The rationale here is that quality companies will be less volatile than the stock market as a whole. That's how things played out in the Canadian market last year, with many blue-chip dividend stocks delivering positive returns while the S&P/TSX composite index fell 11%.

Retail investors have in many cases done poorly in global markets in the past ten years, and a major reason has been a general rising trend for the Canadian dollar.

Currency hedging can help screen out currency fluctuations, so that investors get the returns of the stocks or funds they hold, but pension funds aren't big hedging enthusiasts. Service said that's partly a cost issue—only in the largest funds is it economical to run a hedging program.

Canada's largest pension funds have gradually been reducing their exposure to publicly traded stocks and replacing it with "alternative investments" such as shopping malls, office buildings, bridges, tunnels, and pipelines. For example, the Canada Pension Plan Investment Board announced investments earlier this month in California shopping malls and a joint venture to develop a building complex in London.

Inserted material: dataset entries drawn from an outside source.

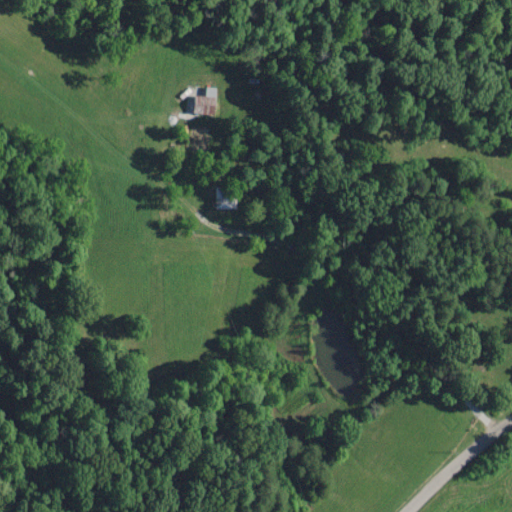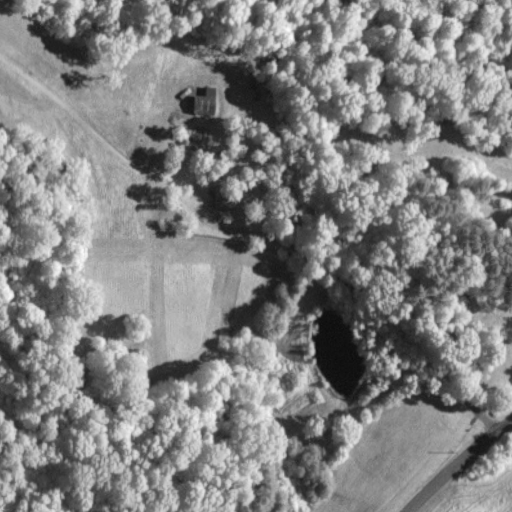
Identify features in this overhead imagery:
building: (201, 106)
building: (222, 198)
road: (456, 463)
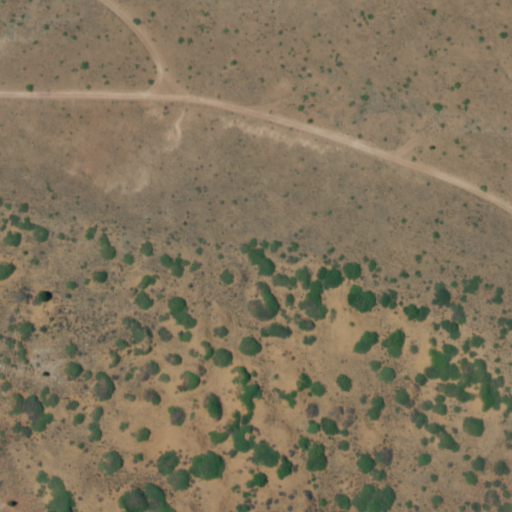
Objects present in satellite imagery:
road: (301, 117)
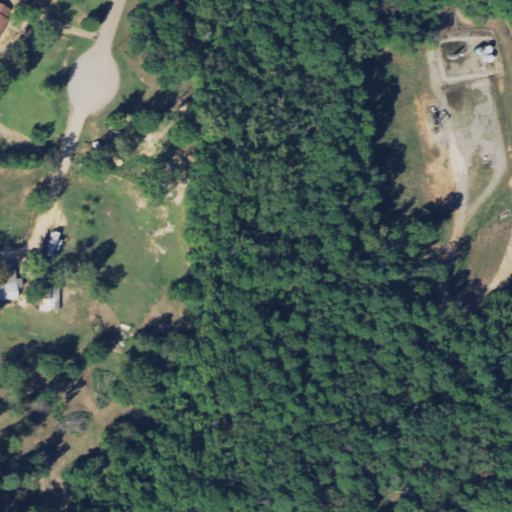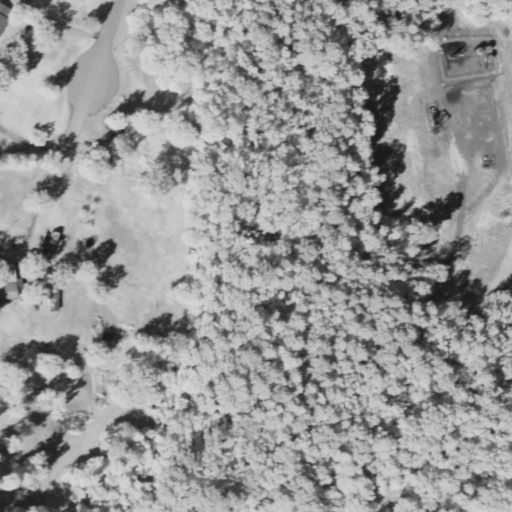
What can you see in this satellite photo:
road: (103, 39)
road: (458, 229)
building: (9, 282)
building: (50, 298)
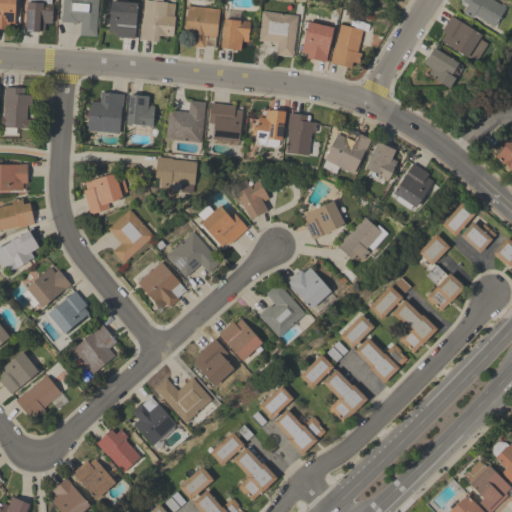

The CPPIB had about 15% of its assets in real estate and infrastructure as of December 31, while the BCIMC had almost 20%. Service said investment in these assets is driven in part by a comparatively small Canadian stock market. When you're a big pension fund, it's tough to trade in and out of stocks without affecting the price.

But infrastructure and real estate also offer the consistent returns that pension-fund managers crave. "They recognize that they have long-term obligations and they're saying, 'I want something stable,'" Service said. "Give me 7% to 8% returns and I'm happy."

Large pension funds are investing directly in real estate and infrastructure, while small funds are buying into investment pools holding these assets. Retail investors have some options for getting exposure to these assets, but they're far from ideal.

The easiest way for investors to buy into commercial real estate is a real estate investment trust, or a fund holding a basket of these securities. "We've actually studied this," Service said. "If you look at REITs versus real estate investment, REITs behave half like an equity and half like real estate."

At least you're getting diluted exposure to real estate with REITs. According to Service, you're hardly getting even that when you buy the shares of companies active in infrastructure or in funds that hold this type of stock.

"They're sort of a quasi-equity," he said. "It's not the same as investing [directly] in infrastructure."

Pension funds also hold some private equity, but Service said there's less of this than there was ten years ago. He describes private equity as a "high-octane" form of equity investment that contrasts with lower-risk infrastructure and real estate.

Individual investors can't follow all the moves being made by pension funds, but there are some broad concepts in portfolio design that they can absorb. Keep a significant weighting in bonds, don't ignore global markets and emphasize investments that provide consistent returns (like dividends, for example).

That's how some of the smartest investing minds in the country are coping with today's unpredictable stock markets.